Through this study, it was shown that an 8 week 20% CR diet reduced body weight significantly. Likewise other studies have shown the significant decreasing effect which CR causes on body mass (Selman et al., 2005). This can be explained by the loss in LM and FM.

Body composition

Previous studies also found CR induced a significant reduction in both LM and FM. Redman et al. (2008) reported that visceral and subcutaneous fat mass deposits, as well as lean mass, are decreased during episodes of CR. A factor to consider is that the DXA may have missed changes to specific fat masses, as the location of the fat mass was not used in the analysis.

 

RMR

The RMR was significantly alleviated from BL to week 8 measurements. These findings correspond with previous data ( Ferguson et al., 2007). The problem lies with discerning whether the RMR of the mice was reduced by the CR, or if it was simply an effect of the decline in BM. This study found there to be a significant effect of BM on RMR. Work by Hempenstall et al. (2010) disagreed with this data, finding that BM had no effect on RMR. Varying conclusions among other studies could be explained by the experimental procedures followed. The length and percentage of CR diet must also be taken into account. It is the fact that many studies use different protocol, which leads to a noticeable lack of census on how CR affects metabolic rate (Speakman et al., 2002; Masoro, 2005).

Body Temperature

The reduction in Tb during CR is usually associated with a decline in RMR. Body temperature had no effect on the RMR, whereas Redman et al. (2008) reported that a reduction of Tb often coincides with a decrease in RMR. When looking at Tb, it is perhaps important to consider the strain of mouse used in this study.Other work found strain variation in the Tb of 28 types of mice (Rikke, et al., 2002).

Activity

Looking at the total daily activity did not show any change from BL to week 8 measurements. This was probably due to the fact that mice exhibit different levels of activity depending on the time of day (Mendoza, 2007), so it could be that measuring total daily activity is too general. Total dark activity during BL was a lot higher than the levels of activity recorded in the light phase. Previous published data has reported that prior to CR, high activity is shown primarily in dark phases (Holmes and Mistlberger, 2000).
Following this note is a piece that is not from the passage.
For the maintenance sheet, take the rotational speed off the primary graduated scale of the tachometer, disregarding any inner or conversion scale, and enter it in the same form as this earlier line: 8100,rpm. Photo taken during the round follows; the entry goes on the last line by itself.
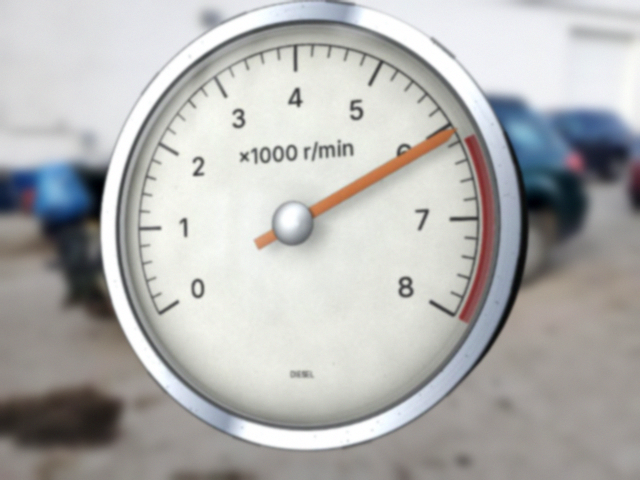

This is explained by the nocturnal lifestyle of mice. The change in BM had an effect on total dark activity. These results work in accordance with studies by Challet et al (1997). Nocturnal components of activity rhythms are markedly increased during CR, and with a lower BM (Challet et al., 1997).

The total light activity showed that there was a significant increase during 20% CR diet. One reason for this could be the influence of food anticipatory activity (FAA) occurring 3 hours prior to feeding, which would coincide with the light phase during the CR diet.

This study found the food anticipatory activity (FAA) increased over the course of the experiment. This is backed up by other studies which came to the same conclusion (Gutman et al., 2007; Mendoza, 2007). It appears that as the mice in this study underwent CR, the diet caused a shift in meal time behaviour.The changes imposed by circadium rhythms should be incorporated into further studies, as to provide a clearer perspective on activity changes.